## Exercise objective:
Copy out every one of the rows, changing each "Transcribe" to "Write down" and keeping everything else the same. Leave the pictures out.
# Dataset rows start
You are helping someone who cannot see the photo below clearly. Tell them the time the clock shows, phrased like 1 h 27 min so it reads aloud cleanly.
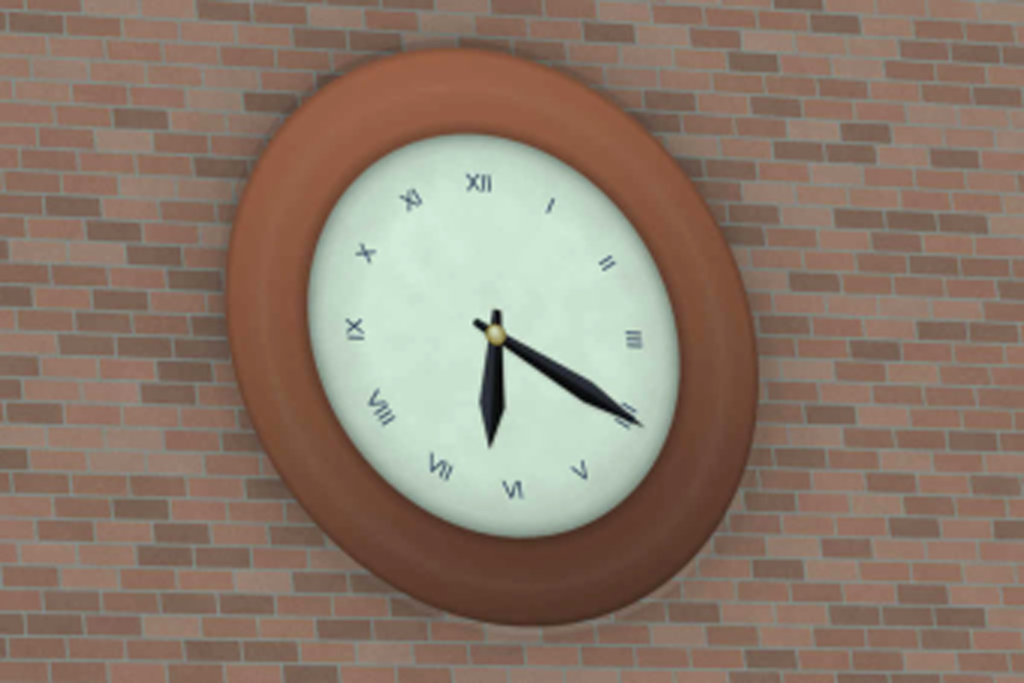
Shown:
6 h 20 min
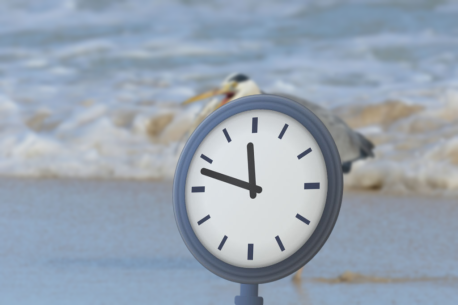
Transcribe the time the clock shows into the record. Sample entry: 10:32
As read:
11:48
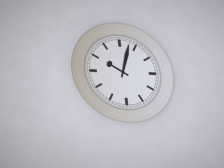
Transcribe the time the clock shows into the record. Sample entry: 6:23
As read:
10:03
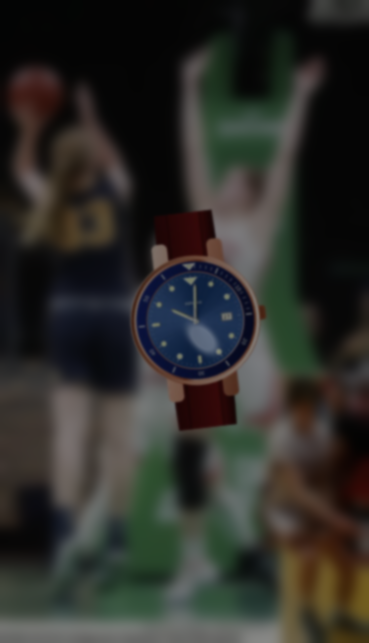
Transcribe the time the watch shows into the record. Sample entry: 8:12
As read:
10:01
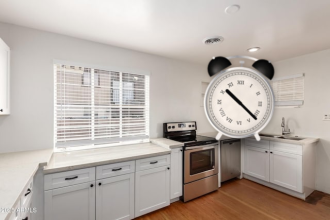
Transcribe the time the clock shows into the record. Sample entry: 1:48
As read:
10:22
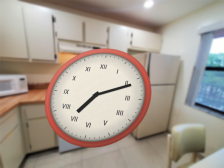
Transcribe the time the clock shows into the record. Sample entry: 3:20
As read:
7:11
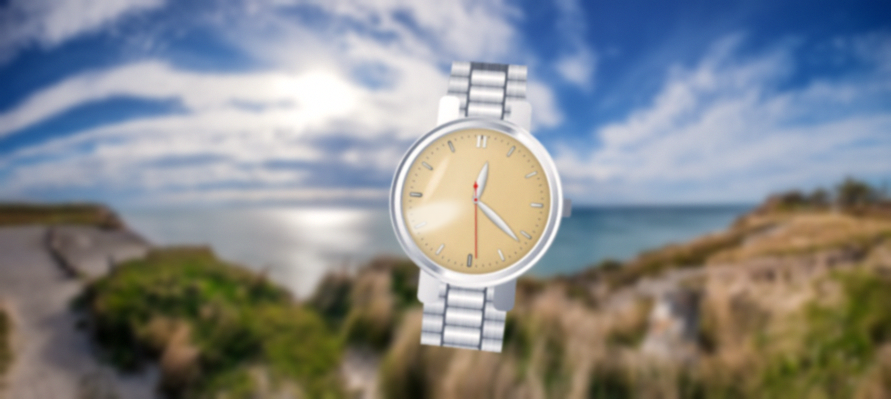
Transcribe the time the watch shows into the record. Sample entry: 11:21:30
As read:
12:21:29
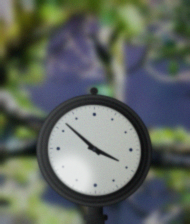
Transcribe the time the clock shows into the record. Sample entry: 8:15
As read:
3:52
# Dataset rows end
## Exercise answer:
You are helping someone who cannot see the photo below clearly. Tell them the time the clock shows, phrased like 1 h 27 min so it reads aloud cleanly.
Shown:
6 h 20 min
Write down the time the clock shows into the record. Sample entry: 10:32
As read:
11:48
Write down the time the clock shows into the record. Sample entry: 6:23
As read:
10:03
Write down the time the watch shows into the record. Sample entry: 8:12
As read:
10:01
Write down the time the clock shows into the record. Sample entry: 1:48
As read:
10:22
Write down the time the clock shows into the record. Sample entry: 3:20
As read:
7:11
Write down the time the watch shows into the record. Sample entry: 11:21:30
As read:
12:21:29
Write down the time the clock shows into the record. Sample entry: 8:15
As read:
3:52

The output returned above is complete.